フリーニュースキャスター・辛坊治郎氏(63)が自身が司会を務める「深層NEWS」(BS日テレ)を3月末で降板する。3月21日のABCラジオ「週刊ニュース解説 辛坊治郎のズバリ&どうよ!」では、「文春と、某根性悪い放送局のおかげで番組クビになって、この2カ月ヒマになった」と怒りをあらわにした。

 週刊文春(1月9日号)が報じたのは、「深層NEWS」で総合デスクを務める女性A子さんが放送終了後、辛坊氏と口論になった際にパワハラをされたと被害を訴えたというもの。その場には、他に男性プロデューサーB氏、そして演出担当で外部スタッフのC氏もいたという。

 A子さんとB氏は、その後、日テレに今回のパワハラの顛末を報告したという。辛坊氏は今週の木曜日まで出演するが、収録現場は混乱しているという。

「パワハラ被害を訴えたA子さんとプロデューサーのBさんはあの騒動以降、現場に来なくなりました。Bさんは現場では仲裁に入り、中立の立場を装っていたにもかかわらず、報告書に“辛坊氏の行為はパワハラに当たる”と書いたそうです。その報告書がなぜかBさんの知らないところで何者かによって週刊文春の手に渡り、世間に公表されてしまった。そのため、辛坊氏に会わせる顔がなくなってしまったのでしょう。要するに今、責任者といえる局員が現場には足りていない状況です」(テレビ局関係者)
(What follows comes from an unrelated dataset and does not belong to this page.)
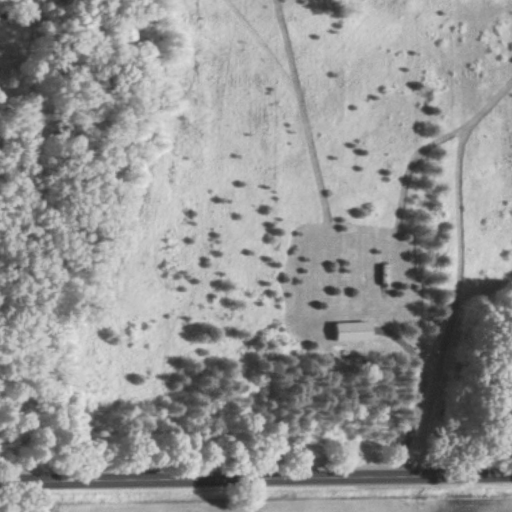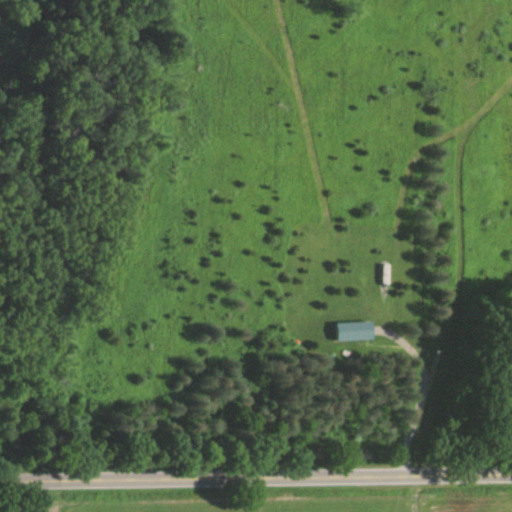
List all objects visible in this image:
road: (256, 477)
 日本テレビ側と辛坊氏の不協和音は今も続いている。辛坊氏はこの降板劇を自身のメールマガジン「辛坊治郎メールマガジン」(まぐまぐ)やラジオ「週刊ニュース解説 辛坊治郎のズバリ&どうよ!」でも、<突然クビにしやがって!視聴率3倍だぞこの野郎!視聴率3倍でクビって聞いたことないぞ>と冗談まじりに明かしている。

■本人が降板公表も日テレがオープンにしない不思議

 辛坊氏本人が公表したにもかかわらず、日本テレビは辛坊氏の降板をいまだに正式発表していない。

「日テレは降板の発表をする予定はないようです。辛坊氏にできるだけ触れたくないのでしょう。最終日に辛坊氏が降板のあいさつをする程度で終わりじゃないでしょうか。現場もほったらかしです。辛坊氏本人が主張するような目覚ましい活躍だったどうかは別にして、半年に渡って冠番組をけん引してきた彼を“空気”みたいに扱うのは別の意味でモラハラにもうつります」(同前)

 辛坊氏は01年から日本テレビのスタジオで収録されていた「ズームイン!!SUPER」で解説を務めたことや、今でも全国ネットの「ウェークアップ!ぷらす」(読売テレビ)で司会を担当するなど日本テレビ系列の番組に貢献してきた。それがこのような形で契約を打ち切られるのは、忸怩たる思いに違いない。新型コロナウイルスによって企業による派遣労働者の“雇い止め”が社会問題になっているが、フリーランスの立場の弱さが改めて浮き彫りになった形といえる。

 それにしても、このパワハラ騒動は一体なんだったのだろうか。辛坊氏はA子さんとの口論は認めたものの、パワハラに関しては一貫して否定している。パワハラがあったのかなかったのかはウヤムヤのまま、両者の主張が交わることは今後もないだろう。しかし、辛坊氏のパワハラのイメージを拭い切れない人も少なからずいそうだ。

 ひっそりと「深層NEWS」を去る辛坊氏がキャスターとして再浮上する日は来るのだろうか。